For the last two weeks Justin and Mikela’s friends have been patronizing the gift store for kurtas, sarees, and salva kameez. While the older generation were in suits and ties the younger tended to wear the Indian style clothes. Mikela’s mother Louella donned a saree, in which she looked great, and enthusiastically performed her duties just as well as any Indian mother of the bride. Thus also did Mike, her father. Mike has been a bishop in the LDS Church and performed many weddings himself. I could tell during the 60 minute ceremony he took a lot of interest in the details.

Justin and Mikela themselves appeared like an Indian prince and princess. Justin ordered his kurta directly from India. I believe it cost $ 165.00. Mikela’s saree was stunning as was her jewelry (courtesy of Pragna) and elaborate henna (Priya Mahajan took five 1/2 hours to apply it last Thursday)

Cary stayed up until midnight the night before stringing flower garlands at her shop and arrived at 7 am wedding day to decorate the temple.
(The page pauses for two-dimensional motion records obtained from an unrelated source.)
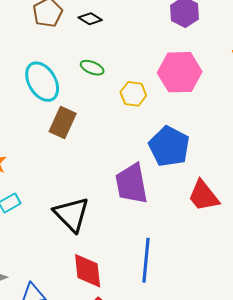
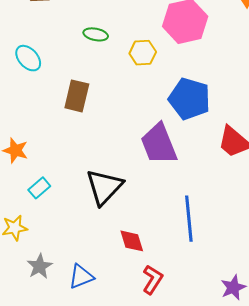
cyan ellipse: (42, 82) -> (28, 58), moved, size x0.7
black triangle: (72, 214) -> (104, 187), turned 39
red diamond: (88, 271) -> (132, 241), size x0.7

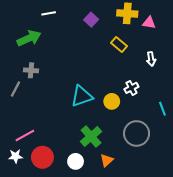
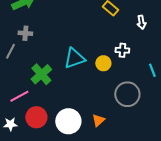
white cross: (131, 88) -> (122, 50), turned 32
green cross: (91, 137) -> (41, 74), moved
white star: (16, 156) -> (10, 124), moved
white circle: (76, 161) -> (68, 121), size x1.6

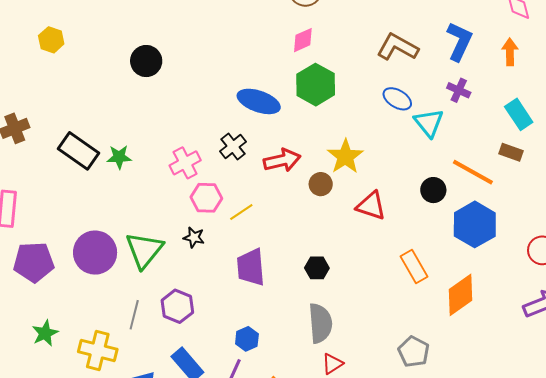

The results were huge flower vases on the altar, at each corner of the mandap, and strings of fresh carnations and roses hung on all four sides of the mandap. The beauty and aroma were intoxicating.

The crowd was great. I was coaching them to say “Jai” (Victory) at certain points during the ceremony: for instance when Mikela selected Justin with the garland – “Jai Mala”. I did not have to ask them to practice a second time because they got it loud and clear the first time, and lustily did so whenever cued during the ceremony. They also did a resonant job saying. “Om Shanti, shantih shantih,” whenever asked. When we gave blessings to the couple, they all extended their right palms and repeated the Sanskrit right after me. “Pusti (nourishment), Tusti (satisfaction), Aisvarya (prosperity), Ayusha (long life), Shanti (peace), Vighna Nasam (overcome obstacles), Vrdha (progress) and Mangal Karma (good works).

At intervals during the ceremony, when I was chanting the Sanskrit extensively, we had live kirtan provided by Jai Krishna, Zachary, Gerald with his harp, Blake, Seema, Justin, Henriett, Alanath and Sandhya. The divine chanting wove in and out of the whole ceremony, and after the wedding was over, continued upstairs for another half hour after the guests filtered downstairs for prasadam.

Downstairs for all to partake there was yellow rice pilau with mixed vegetables and raisins, blueberry hallava, HOME MADE papadams (thanks to Nirmala Patel), peas and potatoes with cheese, mataar alou paneer, a huge ginger cream wedding cake made by Louella, mango lemon lassis, and lots of sweets. From 12:30 pm until 3 pm the Govinda’s Buffet was packed with guests enjoying the prasadam. It was a labor of love to keep the prasadam trays filled as they so quickly emptied, to keep the drinks flowing, the wedding cake cut and served, utensil trays and napkins refilled, trash bins emptied, etc.


Many, many compliments were tendered on the music, the Sanskrit, the beauty of the ceremony and its informative English explanations, the food, the architecture, flowers, and overall transcendent atmosphere of the temple.

For Vaibhavi and I this was a landmark day. Thanks to Justin and Mikela, and Cary, their connections in the community, their energy and enthusiasm to share, we tasted one very sweet fruit of 20 years habitation in Spanish Fork, the “Livestock Capital of Utah County”.